Sujet : Waitangi Day (6 February)
De : benlizro (at) *nospam* ihug.co.nz (Ross Clark)
Groupes : sci.langDate : 05. Feb 2025, 10:30:01
Autres entêtes
Organisation : A noiseless patient Spider
Message-ID : <vnvb33$2b2hp$1@dont-email.me>
User-Agent : Mozilla/5.0 (Windows NT 6.0; rv:52.0) Gecko/20100101 Thunderbird/52.9.1
It's New Zealand's national holiday. Commemorates the Treaty of Waitangi, proclaimed and signed by Maori chiefs and representatives of Queen Victoria at Waitangi ("noisy water") in the Bay of Islands on 6/2/1840. It's not exactly NZ's constitution, but of equally fundamental importance, and its interpretation has been controversial from the first, but especially in the last 50 years.

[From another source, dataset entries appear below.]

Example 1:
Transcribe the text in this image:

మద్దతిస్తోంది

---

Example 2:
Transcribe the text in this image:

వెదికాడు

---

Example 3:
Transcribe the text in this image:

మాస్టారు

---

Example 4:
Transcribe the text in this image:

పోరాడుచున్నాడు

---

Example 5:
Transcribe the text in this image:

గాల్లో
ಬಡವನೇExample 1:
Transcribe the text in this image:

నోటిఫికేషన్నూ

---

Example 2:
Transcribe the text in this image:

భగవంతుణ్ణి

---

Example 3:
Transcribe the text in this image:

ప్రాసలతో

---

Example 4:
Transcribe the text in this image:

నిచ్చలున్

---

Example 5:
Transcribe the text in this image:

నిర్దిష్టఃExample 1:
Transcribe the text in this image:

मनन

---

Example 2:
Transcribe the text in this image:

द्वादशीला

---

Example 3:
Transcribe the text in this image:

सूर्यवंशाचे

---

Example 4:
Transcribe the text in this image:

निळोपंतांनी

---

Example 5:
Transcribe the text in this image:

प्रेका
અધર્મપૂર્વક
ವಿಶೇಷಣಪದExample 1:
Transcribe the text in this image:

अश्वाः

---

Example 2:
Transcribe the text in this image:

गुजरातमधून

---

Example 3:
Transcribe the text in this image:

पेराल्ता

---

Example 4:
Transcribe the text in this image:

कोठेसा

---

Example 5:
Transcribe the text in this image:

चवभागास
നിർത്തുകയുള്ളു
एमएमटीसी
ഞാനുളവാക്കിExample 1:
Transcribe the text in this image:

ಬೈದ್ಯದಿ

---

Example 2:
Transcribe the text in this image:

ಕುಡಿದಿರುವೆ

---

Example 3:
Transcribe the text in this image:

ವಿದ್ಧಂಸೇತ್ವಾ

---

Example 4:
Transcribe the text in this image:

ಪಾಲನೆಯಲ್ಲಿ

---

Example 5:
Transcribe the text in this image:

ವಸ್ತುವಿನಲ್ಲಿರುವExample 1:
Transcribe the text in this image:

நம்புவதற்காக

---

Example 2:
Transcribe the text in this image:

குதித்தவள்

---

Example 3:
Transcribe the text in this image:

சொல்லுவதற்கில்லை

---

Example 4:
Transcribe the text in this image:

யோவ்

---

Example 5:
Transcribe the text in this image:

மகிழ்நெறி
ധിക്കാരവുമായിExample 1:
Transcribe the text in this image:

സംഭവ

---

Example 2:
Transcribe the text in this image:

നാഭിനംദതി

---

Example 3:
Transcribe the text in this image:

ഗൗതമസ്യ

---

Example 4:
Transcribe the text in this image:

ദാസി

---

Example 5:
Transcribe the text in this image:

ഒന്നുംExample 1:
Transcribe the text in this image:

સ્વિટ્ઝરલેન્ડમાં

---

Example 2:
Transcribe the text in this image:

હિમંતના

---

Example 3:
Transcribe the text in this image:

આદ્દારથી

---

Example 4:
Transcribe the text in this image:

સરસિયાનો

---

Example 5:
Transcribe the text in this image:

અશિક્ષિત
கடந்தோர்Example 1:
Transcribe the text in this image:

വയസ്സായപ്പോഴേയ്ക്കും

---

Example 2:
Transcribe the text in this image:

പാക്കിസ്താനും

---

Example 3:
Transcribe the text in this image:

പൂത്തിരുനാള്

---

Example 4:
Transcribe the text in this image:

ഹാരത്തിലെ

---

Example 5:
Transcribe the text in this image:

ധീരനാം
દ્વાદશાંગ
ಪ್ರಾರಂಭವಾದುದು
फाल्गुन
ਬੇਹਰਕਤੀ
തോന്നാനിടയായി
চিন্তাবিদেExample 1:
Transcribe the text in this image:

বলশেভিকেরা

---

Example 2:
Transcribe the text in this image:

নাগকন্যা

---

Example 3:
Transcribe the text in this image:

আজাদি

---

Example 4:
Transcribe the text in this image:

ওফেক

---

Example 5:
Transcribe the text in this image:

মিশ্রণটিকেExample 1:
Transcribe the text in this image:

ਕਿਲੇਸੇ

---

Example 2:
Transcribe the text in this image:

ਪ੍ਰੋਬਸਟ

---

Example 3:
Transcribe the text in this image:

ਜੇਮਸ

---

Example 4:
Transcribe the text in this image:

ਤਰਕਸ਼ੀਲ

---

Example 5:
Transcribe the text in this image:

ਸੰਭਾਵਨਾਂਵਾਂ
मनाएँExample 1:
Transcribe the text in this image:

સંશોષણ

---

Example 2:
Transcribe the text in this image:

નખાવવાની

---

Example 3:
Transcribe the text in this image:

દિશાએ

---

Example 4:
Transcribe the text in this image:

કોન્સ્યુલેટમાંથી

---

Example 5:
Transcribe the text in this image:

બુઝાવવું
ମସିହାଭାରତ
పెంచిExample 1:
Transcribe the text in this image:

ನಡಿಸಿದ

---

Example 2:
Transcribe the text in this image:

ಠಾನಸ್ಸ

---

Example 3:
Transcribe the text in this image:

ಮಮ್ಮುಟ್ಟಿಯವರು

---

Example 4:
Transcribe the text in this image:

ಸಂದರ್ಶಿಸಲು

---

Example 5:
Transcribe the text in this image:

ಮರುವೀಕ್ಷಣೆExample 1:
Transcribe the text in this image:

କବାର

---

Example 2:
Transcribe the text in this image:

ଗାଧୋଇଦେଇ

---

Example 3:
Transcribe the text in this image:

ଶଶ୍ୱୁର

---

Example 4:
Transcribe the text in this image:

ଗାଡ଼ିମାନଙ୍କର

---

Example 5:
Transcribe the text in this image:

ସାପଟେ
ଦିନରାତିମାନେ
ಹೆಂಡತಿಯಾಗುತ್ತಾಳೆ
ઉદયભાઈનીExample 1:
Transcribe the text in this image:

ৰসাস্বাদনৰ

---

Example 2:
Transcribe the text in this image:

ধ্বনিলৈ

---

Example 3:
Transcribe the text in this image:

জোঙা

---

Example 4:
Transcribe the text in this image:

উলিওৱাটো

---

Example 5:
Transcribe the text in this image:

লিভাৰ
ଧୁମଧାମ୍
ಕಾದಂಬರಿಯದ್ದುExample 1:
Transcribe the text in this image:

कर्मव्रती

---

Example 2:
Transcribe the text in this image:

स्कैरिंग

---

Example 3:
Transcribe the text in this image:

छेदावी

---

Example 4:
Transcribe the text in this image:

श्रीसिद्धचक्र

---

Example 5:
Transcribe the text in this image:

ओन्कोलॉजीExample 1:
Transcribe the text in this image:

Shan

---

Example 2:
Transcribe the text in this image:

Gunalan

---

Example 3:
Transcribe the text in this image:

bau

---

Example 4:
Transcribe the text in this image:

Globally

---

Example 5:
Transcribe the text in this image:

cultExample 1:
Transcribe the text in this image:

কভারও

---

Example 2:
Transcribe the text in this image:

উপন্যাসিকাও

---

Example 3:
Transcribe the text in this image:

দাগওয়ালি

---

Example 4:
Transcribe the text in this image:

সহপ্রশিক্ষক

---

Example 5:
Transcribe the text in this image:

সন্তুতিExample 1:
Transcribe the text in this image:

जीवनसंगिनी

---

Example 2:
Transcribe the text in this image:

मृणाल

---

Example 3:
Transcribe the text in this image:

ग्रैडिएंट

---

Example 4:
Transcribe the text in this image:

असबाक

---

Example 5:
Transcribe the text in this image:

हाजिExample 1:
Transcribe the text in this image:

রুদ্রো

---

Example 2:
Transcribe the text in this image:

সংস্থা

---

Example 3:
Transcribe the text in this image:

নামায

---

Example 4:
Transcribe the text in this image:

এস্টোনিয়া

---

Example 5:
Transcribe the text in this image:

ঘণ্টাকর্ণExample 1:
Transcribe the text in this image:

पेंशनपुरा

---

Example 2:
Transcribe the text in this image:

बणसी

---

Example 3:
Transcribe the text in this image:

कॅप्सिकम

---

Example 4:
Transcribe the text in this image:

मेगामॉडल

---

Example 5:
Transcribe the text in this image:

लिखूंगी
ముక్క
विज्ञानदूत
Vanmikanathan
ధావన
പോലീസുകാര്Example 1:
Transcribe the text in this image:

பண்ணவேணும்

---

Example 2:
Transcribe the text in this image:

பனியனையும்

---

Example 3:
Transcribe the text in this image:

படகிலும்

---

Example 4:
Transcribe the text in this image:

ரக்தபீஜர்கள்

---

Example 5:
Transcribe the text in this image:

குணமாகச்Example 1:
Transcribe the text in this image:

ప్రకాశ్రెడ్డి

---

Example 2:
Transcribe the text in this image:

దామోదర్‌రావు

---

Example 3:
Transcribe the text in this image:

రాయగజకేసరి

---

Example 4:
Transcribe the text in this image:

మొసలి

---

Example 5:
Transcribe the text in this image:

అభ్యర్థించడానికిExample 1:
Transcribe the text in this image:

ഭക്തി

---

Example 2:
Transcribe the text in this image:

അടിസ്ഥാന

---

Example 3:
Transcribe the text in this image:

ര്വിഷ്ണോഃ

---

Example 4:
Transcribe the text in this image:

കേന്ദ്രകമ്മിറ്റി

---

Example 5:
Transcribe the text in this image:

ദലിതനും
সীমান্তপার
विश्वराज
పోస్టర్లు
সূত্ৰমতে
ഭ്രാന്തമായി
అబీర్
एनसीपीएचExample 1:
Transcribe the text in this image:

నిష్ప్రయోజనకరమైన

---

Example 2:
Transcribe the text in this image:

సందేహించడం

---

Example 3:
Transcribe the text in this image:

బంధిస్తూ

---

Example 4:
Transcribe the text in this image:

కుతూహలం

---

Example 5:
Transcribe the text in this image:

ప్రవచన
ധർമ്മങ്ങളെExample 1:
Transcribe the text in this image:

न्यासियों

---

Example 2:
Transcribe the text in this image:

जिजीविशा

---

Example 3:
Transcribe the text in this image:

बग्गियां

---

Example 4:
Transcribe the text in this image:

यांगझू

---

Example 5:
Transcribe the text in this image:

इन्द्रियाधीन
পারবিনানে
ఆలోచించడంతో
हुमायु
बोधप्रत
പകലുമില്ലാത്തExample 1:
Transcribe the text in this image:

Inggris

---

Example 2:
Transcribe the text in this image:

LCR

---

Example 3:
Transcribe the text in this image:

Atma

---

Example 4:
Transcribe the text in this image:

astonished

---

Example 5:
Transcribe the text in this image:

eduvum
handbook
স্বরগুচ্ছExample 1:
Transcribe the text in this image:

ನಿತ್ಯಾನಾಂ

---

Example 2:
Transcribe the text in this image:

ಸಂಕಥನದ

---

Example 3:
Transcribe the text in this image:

https://en.wikipedia.org/wiki/Treaty_of_WaitangiA big gathering takes place at Waitangi, attended by Maori from all over the country and political leaders. Confrontations and protests are not infrequent. This year is no exception. Apparently this video clip was seen by many elsewhere in the world:
https://www.theguardian.com/world/video/2024/nov/14/mp-rips-up-bill-leads-haka-as-nz-parliament-erupts-over-waitangi-treaty-bill-videoNB: She was tearing up, not the Treaty, but the "Treaty Principles Bill", a project of David Seymour, leader of our rightmost parliamentary party. (You may remember him being referred to as an "obnoxious twerp" [?or words to that effect] by Jacinda Ardern when she was PM.) The bill would toss out the understanding and application of the Treaty resulting from the deliberations of many learned and serious people over the years, and put it to the general public in a referendum.
Anyhow, it has no chance of passing into law; just being allowed to introduce it was one of Seymour's rewards for joining the governing coalition.